Data |
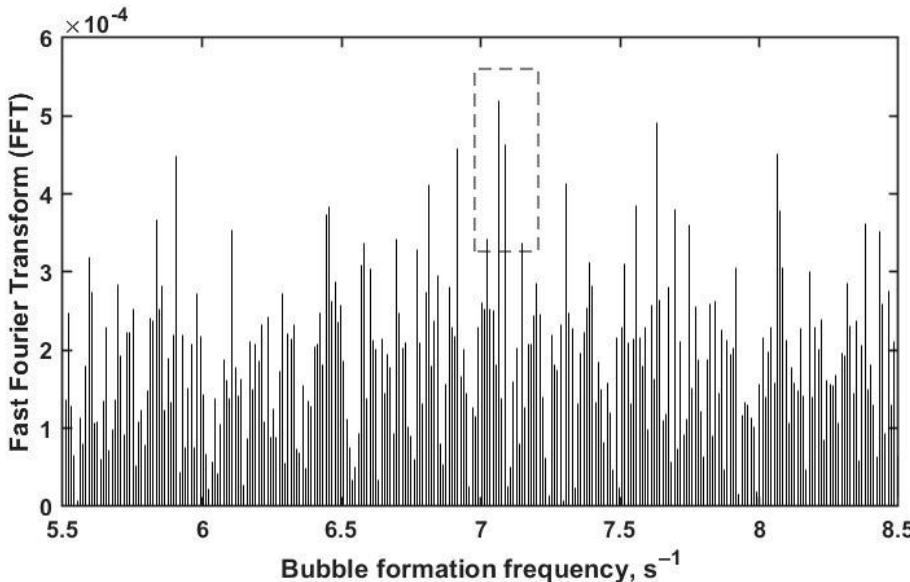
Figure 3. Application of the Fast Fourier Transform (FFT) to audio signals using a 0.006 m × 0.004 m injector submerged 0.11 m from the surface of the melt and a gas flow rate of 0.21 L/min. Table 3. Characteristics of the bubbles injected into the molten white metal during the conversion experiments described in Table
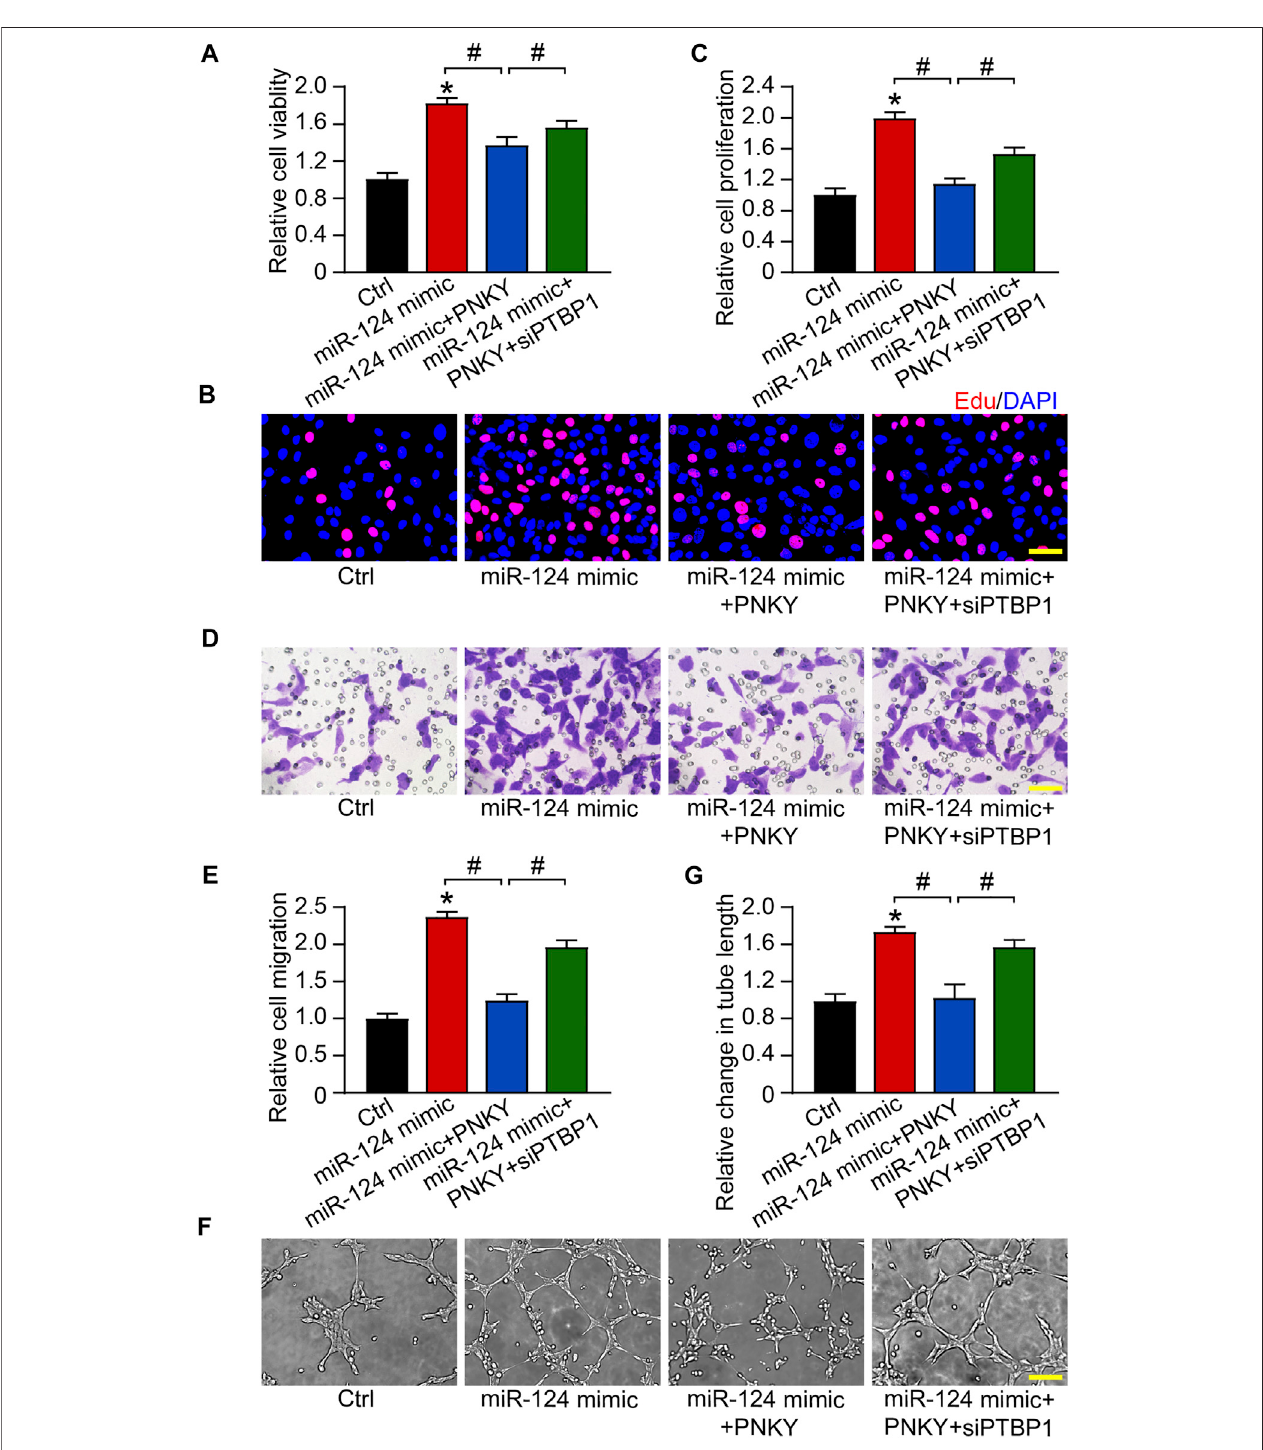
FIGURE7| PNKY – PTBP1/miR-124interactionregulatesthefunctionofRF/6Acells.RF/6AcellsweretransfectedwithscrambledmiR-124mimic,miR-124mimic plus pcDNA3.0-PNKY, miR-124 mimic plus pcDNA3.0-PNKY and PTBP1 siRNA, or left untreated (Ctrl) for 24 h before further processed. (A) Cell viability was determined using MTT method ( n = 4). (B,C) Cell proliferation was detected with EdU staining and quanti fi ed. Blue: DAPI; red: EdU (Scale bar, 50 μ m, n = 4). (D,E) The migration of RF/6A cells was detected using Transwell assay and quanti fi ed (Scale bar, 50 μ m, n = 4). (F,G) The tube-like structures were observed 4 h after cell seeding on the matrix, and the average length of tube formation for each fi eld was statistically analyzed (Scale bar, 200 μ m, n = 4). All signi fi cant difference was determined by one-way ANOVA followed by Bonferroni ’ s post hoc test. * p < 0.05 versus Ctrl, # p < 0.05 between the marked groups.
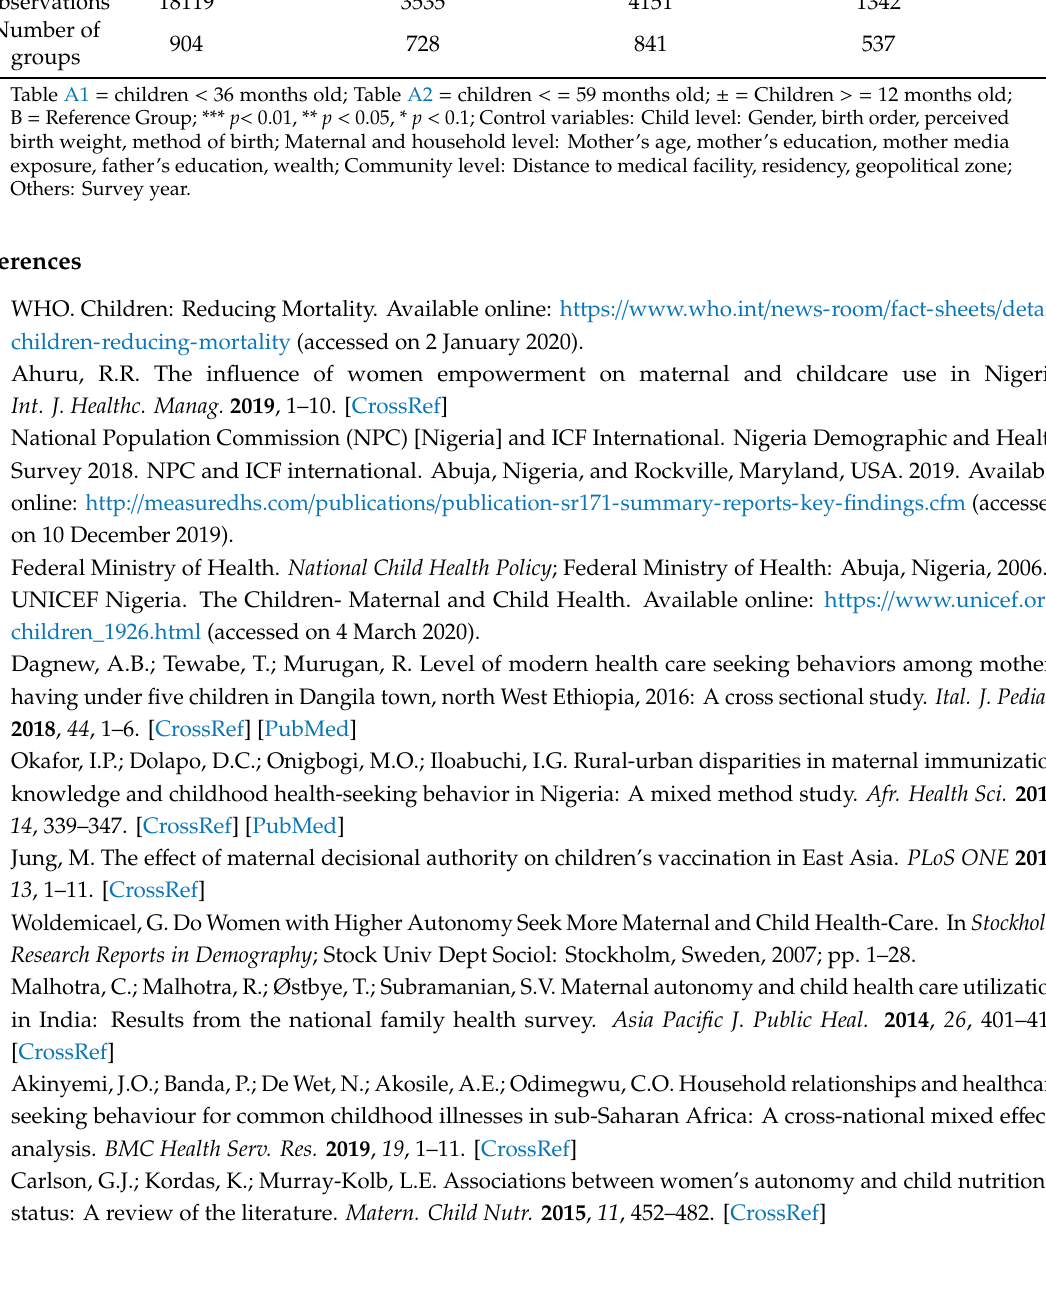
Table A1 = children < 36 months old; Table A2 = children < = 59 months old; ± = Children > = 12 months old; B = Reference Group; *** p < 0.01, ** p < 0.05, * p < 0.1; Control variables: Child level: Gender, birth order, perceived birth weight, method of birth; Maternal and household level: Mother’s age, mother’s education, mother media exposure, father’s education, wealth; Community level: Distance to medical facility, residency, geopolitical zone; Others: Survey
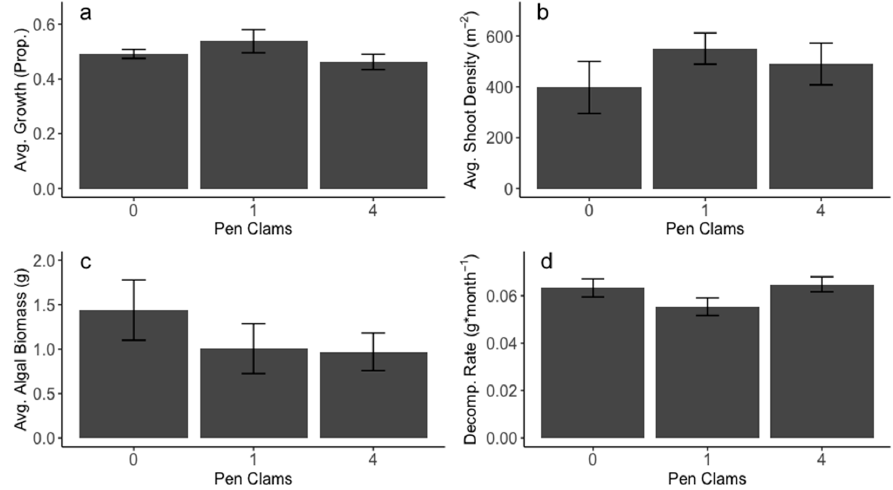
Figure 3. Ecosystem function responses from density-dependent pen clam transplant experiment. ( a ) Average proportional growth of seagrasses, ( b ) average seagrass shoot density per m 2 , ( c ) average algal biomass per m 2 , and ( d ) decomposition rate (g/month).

Prompt |
Please copy out the whole listing exactly as it stands, minus the pictures.

Task output |
Figure 3. Application of the Fast Fourier Transform (FFT) to audio signals using a 0.006 m × 0.004 m injector submerged 0.11 m from the surface of the melt and a gas flow rate of 0.21 L/min. Table 3. Characteristics of the bubbles injected into the molten white metal during the conversion experiments described in Table
FIGURE7| PNKY – PTBP1/miR-124interactionregulatesthefunctionofRF/6Acells.RF/6AcellsweretransfectedwithscrambledmiR-124mimic,miR-124mimic plus pcDNA3.0-PNKY, miR-124 mimic plus pcDNA3.0-PNKY and PTBP1 siRNA, or left untreated (Ctrl) for 24 h before further processed. (A) Cell viability was determined using MTT method ( n = 4). (B,C) Cell proliferation was detected with EdU staining and quanti fi ed. Blue: DAPI; red: EdU (Scale bar, 50 μ m, n = 4). (D,E) The migration of RF/6A cells was detected using Transwell assay and quanti fi ed (Scale bar, 50 μ m, n = 4). (F,G) The tube-like structures were observed 4 h after cell seeding on the matrix, and the average length of tube formation for each fi eld was statistically analyzed (Scale bar, 200 μ m, n = 4). All signi fi cant difference was determined by one-way ANOVA followed by Bonferroni ’ s post hoc test. * p < 0.05 versus Ctrl, # p < 0.05 between the marked groups.
Table A1 = children < 36 months old; Table A2 = children < = 59 months old; ± = Children > = 12 months old; B = Reference Group; *** p < 0.01, ** p < 0.05, * p < 0.1; Control variables: Child level: Gender, birth order, perceived birth weight, method of birth; Maternal and household level: Mother’s age, mother’s education, mother media exposure, father’s education, wealth; Community level: Distance to medical facility, residency, geopolitical zone; Others: Survey
Figure 3. Ecosystem function responses from density-dependent pen clam transplant experiment. ( a ) Average proportional growth of seagrasses, ( b ) average seagrass shoot density per m 2 , ( c ) average algal biomass per m 2 , and ( d ) decomposition rate (g/month).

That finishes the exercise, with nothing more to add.